- **WHAT TO WORK ON**:
Each line of the data that includes the string "left" is to be copied out.
▶
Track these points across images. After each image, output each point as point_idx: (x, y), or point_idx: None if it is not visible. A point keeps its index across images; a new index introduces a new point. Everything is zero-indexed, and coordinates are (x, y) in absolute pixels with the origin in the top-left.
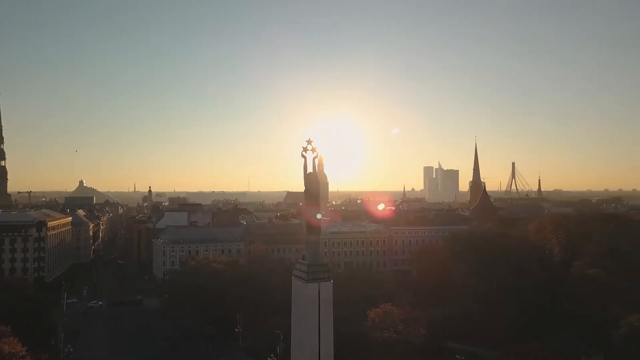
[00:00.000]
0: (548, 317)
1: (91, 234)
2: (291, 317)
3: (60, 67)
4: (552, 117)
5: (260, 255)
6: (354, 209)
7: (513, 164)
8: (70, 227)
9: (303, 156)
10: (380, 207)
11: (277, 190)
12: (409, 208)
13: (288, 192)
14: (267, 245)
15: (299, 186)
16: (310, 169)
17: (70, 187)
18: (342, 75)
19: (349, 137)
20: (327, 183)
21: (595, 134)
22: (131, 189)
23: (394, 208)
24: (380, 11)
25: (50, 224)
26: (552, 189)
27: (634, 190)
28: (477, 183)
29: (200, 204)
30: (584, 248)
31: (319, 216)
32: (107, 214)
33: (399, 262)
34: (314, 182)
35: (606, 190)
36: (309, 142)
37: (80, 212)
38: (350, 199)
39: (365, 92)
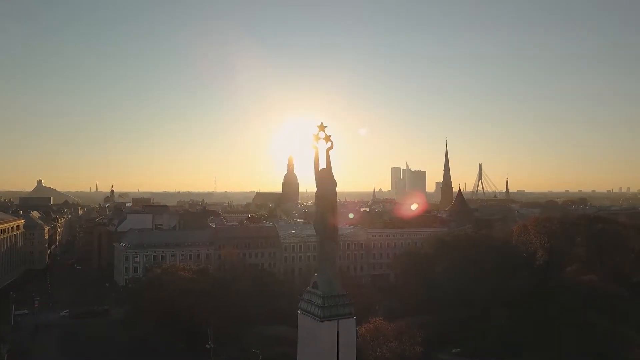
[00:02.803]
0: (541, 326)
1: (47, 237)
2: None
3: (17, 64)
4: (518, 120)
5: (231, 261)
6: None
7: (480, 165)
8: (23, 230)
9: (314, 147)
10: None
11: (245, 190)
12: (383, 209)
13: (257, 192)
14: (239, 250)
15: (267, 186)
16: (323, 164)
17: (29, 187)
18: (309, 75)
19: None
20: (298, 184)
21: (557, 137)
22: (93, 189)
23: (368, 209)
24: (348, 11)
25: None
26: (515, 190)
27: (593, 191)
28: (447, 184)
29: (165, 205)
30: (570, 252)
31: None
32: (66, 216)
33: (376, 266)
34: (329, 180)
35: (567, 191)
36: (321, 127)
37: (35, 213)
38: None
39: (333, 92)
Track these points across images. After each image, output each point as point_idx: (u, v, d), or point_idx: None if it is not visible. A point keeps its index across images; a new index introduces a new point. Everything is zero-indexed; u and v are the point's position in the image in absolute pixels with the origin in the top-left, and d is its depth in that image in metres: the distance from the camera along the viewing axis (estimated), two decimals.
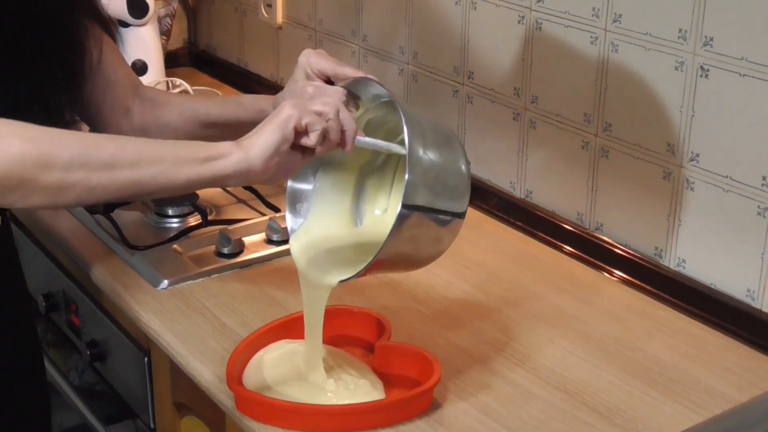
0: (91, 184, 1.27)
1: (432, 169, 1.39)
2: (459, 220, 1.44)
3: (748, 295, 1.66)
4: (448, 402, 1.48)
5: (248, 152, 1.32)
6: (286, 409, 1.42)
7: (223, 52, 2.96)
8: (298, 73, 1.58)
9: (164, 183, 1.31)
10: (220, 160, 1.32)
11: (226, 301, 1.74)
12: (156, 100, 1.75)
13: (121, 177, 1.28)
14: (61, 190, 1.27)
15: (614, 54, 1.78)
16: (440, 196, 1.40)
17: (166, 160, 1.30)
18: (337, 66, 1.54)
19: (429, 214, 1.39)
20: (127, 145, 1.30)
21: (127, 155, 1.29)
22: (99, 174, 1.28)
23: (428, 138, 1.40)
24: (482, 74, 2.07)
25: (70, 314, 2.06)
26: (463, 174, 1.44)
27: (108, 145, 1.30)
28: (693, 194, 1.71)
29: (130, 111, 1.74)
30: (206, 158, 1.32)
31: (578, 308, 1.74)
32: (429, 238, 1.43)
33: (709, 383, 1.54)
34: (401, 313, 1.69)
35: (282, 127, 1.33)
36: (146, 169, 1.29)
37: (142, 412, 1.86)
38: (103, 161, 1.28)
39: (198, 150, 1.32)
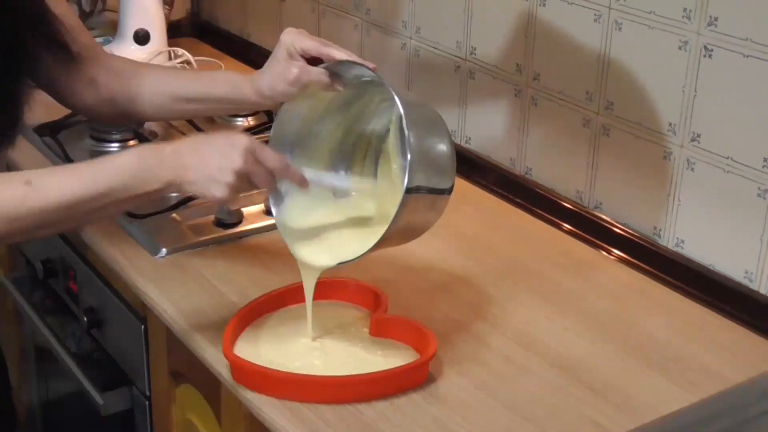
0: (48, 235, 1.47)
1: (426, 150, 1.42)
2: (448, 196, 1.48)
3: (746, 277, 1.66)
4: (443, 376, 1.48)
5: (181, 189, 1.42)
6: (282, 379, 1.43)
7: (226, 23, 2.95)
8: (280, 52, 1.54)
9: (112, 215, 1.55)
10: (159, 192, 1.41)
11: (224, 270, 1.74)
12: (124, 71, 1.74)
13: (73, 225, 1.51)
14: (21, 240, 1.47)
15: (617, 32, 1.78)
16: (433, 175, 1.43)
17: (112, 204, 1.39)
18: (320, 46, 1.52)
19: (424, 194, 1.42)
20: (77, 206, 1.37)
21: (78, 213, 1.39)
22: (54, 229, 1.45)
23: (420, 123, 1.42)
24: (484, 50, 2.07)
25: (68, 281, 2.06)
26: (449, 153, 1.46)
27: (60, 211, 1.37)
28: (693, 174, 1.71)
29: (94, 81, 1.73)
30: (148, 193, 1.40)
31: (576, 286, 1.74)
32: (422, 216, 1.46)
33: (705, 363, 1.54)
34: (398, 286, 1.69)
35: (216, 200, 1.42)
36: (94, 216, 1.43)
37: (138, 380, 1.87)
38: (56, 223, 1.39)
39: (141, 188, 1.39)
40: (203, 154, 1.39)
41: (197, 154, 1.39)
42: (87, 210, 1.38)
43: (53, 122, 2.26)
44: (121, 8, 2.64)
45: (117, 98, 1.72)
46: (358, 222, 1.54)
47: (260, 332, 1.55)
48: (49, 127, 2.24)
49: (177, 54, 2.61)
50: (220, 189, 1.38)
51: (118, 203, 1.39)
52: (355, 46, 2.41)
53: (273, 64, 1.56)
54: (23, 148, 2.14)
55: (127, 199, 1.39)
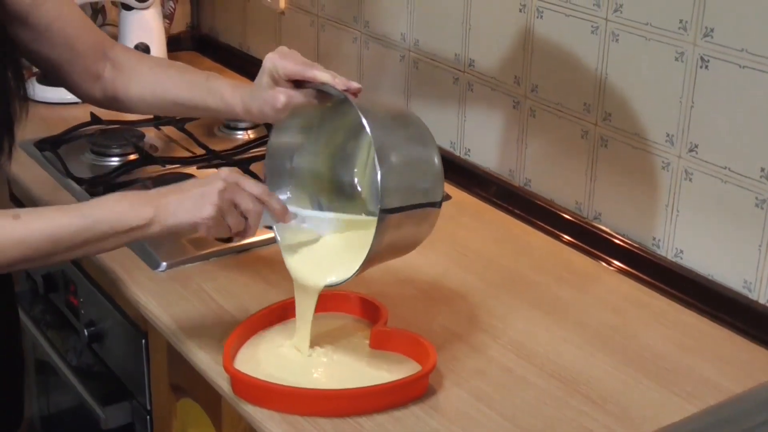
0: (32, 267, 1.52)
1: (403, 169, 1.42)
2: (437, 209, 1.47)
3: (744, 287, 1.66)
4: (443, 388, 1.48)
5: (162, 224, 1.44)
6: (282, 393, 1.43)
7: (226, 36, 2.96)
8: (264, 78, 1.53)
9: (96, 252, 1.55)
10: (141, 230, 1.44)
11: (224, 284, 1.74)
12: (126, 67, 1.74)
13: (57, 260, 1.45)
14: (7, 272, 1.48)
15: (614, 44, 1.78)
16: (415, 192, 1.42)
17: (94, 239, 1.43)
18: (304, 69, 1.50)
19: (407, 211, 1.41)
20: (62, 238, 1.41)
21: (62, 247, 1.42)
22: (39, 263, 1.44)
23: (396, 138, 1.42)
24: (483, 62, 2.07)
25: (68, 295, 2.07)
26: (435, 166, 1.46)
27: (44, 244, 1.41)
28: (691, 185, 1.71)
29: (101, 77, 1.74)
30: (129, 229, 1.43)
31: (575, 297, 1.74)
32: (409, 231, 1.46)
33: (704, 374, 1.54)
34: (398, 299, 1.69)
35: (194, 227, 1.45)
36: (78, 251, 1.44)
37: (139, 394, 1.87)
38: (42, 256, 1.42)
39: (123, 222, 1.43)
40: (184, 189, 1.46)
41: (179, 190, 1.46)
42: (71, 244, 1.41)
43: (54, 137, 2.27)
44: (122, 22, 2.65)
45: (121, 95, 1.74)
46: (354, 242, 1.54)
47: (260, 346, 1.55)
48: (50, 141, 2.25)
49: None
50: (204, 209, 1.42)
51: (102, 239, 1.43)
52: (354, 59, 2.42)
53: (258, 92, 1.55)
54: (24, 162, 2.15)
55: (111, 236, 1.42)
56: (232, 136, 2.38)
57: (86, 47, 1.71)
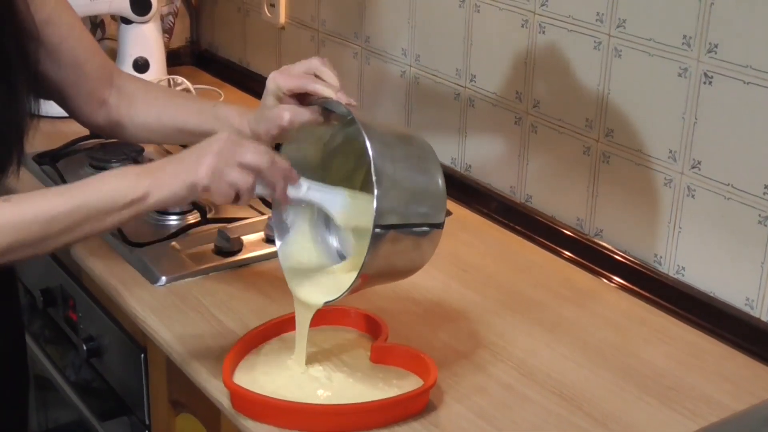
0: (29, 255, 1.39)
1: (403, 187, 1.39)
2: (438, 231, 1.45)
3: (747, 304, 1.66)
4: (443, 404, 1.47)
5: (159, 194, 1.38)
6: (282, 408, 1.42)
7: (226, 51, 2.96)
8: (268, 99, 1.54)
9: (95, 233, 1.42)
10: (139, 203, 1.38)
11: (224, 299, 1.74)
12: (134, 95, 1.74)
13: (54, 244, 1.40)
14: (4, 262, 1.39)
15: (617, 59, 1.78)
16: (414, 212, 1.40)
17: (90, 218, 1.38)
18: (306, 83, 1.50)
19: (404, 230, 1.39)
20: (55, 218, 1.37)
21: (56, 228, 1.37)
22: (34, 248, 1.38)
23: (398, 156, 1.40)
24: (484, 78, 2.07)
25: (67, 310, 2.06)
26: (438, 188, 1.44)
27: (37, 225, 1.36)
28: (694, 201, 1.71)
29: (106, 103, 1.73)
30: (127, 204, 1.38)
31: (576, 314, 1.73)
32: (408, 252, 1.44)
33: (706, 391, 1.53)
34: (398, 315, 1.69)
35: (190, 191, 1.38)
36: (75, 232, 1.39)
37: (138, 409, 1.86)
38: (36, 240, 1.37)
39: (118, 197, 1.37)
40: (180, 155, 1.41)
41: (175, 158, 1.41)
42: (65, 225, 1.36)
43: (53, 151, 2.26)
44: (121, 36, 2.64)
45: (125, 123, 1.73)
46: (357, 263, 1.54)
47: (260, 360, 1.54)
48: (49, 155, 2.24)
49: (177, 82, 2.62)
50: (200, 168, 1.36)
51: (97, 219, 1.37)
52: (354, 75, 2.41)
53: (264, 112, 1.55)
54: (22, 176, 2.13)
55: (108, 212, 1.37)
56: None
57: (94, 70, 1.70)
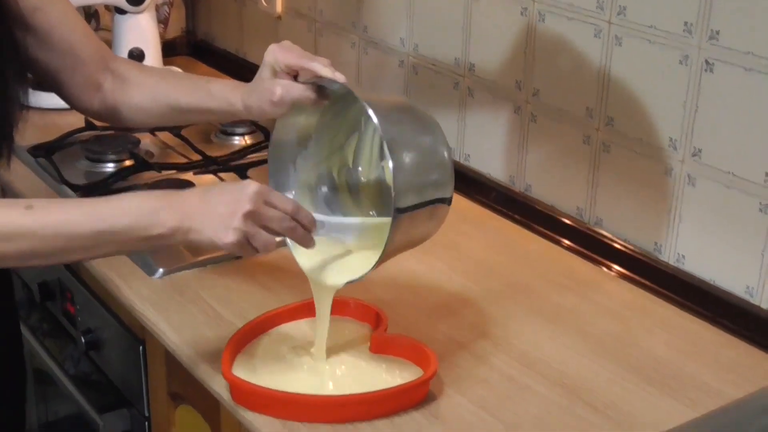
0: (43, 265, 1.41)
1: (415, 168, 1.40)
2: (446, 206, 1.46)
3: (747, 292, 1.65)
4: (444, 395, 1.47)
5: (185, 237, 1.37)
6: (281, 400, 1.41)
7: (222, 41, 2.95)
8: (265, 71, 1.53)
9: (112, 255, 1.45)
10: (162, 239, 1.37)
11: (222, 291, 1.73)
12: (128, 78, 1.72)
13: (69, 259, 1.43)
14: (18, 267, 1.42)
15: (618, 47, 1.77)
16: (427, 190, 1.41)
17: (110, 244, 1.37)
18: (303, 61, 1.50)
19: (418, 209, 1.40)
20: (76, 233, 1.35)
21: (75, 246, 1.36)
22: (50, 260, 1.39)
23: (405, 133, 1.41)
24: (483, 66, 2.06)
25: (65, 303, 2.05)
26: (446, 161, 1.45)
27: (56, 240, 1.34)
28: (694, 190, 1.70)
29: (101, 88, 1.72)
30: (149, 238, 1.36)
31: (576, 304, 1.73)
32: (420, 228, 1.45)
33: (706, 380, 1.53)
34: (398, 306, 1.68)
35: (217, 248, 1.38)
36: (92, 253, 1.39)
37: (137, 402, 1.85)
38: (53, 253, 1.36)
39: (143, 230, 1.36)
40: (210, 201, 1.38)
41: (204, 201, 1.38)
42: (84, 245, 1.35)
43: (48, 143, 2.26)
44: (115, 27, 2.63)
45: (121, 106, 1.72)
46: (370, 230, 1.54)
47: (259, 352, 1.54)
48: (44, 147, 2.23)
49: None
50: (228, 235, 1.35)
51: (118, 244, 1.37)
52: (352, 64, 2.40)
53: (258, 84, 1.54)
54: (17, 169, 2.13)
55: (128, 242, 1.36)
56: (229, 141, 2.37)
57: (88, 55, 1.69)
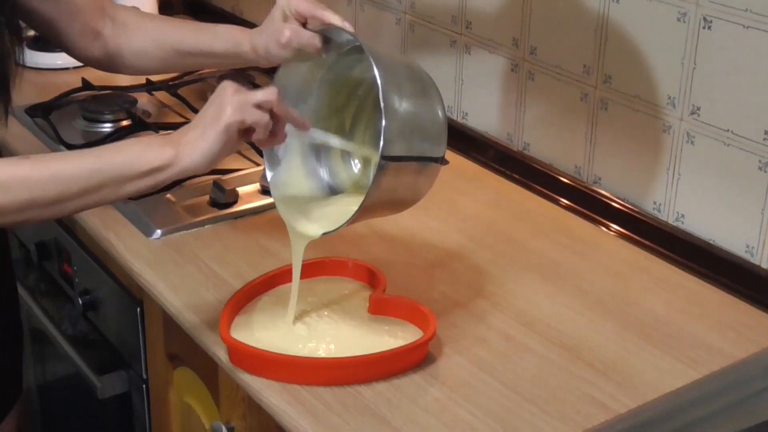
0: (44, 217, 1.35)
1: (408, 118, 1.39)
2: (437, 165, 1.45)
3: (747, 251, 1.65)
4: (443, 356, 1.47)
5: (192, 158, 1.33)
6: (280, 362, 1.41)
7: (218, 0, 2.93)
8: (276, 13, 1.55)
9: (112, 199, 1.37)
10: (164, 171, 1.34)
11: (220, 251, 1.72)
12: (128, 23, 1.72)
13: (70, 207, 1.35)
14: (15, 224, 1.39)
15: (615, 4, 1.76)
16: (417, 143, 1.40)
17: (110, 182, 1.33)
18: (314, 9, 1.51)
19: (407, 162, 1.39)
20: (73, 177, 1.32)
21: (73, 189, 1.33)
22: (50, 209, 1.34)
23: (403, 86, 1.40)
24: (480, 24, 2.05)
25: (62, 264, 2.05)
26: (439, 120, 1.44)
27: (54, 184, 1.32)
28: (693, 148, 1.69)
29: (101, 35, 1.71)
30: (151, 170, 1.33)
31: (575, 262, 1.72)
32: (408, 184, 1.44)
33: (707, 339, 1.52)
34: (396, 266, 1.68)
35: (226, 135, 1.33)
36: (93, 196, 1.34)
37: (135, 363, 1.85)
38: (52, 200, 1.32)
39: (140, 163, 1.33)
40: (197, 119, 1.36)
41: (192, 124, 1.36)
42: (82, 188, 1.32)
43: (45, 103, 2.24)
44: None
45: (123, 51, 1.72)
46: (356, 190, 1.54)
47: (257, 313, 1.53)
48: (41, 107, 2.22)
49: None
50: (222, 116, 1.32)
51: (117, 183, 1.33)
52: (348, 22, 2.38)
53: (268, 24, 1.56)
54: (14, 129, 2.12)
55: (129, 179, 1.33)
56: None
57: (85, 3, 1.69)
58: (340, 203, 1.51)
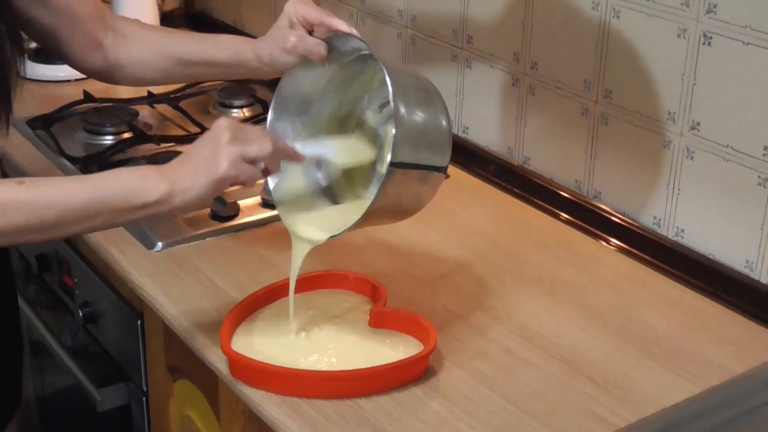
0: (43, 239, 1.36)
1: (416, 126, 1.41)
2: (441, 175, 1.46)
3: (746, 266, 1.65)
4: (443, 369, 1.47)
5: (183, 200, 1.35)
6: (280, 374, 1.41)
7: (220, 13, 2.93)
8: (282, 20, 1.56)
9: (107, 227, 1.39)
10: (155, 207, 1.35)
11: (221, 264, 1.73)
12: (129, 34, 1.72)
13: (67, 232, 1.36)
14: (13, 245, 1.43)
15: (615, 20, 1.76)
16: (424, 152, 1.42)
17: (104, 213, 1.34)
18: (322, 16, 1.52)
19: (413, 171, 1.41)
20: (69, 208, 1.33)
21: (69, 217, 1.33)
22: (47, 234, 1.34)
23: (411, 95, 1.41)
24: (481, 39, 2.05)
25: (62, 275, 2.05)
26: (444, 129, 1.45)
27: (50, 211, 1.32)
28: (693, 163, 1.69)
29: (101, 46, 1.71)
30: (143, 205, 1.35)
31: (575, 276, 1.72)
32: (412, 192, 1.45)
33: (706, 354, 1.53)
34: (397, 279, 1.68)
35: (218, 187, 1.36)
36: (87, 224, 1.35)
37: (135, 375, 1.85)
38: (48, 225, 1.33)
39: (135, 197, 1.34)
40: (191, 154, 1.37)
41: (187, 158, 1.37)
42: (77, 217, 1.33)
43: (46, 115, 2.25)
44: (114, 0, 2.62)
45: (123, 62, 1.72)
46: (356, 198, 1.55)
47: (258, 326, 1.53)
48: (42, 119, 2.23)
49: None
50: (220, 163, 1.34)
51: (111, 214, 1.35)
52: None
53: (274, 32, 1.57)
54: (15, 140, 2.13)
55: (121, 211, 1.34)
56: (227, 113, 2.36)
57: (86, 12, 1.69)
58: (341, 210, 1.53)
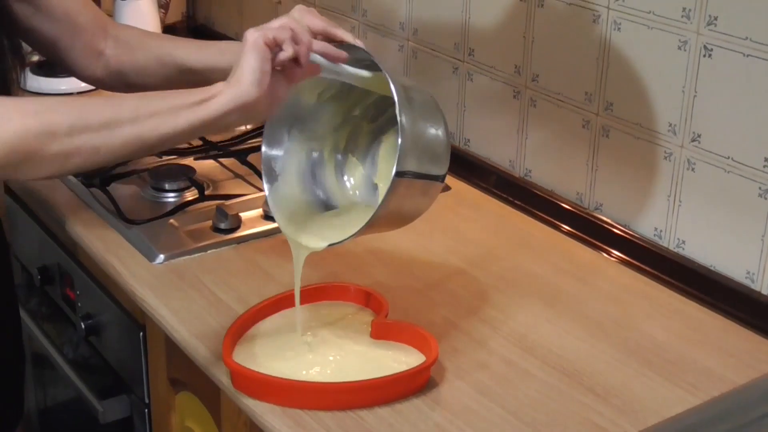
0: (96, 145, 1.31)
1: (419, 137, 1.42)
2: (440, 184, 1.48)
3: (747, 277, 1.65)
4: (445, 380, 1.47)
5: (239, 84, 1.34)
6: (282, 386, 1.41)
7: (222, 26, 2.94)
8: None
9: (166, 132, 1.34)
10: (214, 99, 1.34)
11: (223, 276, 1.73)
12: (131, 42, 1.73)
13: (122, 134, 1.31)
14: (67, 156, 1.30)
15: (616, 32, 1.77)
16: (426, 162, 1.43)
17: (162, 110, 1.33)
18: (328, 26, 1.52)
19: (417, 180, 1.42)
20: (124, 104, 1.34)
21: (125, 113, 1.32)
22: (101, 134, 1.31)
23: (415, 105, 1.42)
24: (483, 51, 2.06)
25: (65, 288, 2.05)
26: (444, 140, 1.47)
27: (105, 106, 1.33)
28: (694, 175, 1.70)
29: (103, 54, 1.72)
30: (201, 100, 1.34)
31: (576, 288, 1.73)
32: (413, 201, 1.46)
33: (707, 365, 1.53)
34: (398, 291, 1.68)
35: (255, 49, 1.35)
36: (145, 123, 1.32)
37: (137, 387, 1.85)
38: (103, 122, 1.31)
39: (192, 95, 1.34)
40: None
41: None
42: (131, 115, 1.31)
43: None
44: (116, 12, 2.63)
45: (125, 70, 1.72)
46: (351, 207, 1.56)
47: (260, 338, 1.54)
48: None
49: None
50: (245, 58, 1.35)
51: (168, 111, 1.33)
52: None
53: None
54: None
◀
- **ANSWER TO THE EXERCISE**:
Track these points across images. After each image, output each point as point_idx: (x, y), or point_idx: None if it is not visible. A point keeps its index across images; a new index introduces a new point. Everything is zero-indexed, and coordinates are (x, y) in absolute pixels with the origin in the top-left.
Track these points across images. After each image, output each point as point_idx: (u, v, d), or point_idx: None if it is not visible. A point keeps its index across images; a new index introduces a new point. Everything is zero-indexed; u and v are the point's position in the image in absolute pixels with the origin in the top-left, and d is its depth in that image in metres: the distance from the camera along the viewing axis (estimated), two decimals.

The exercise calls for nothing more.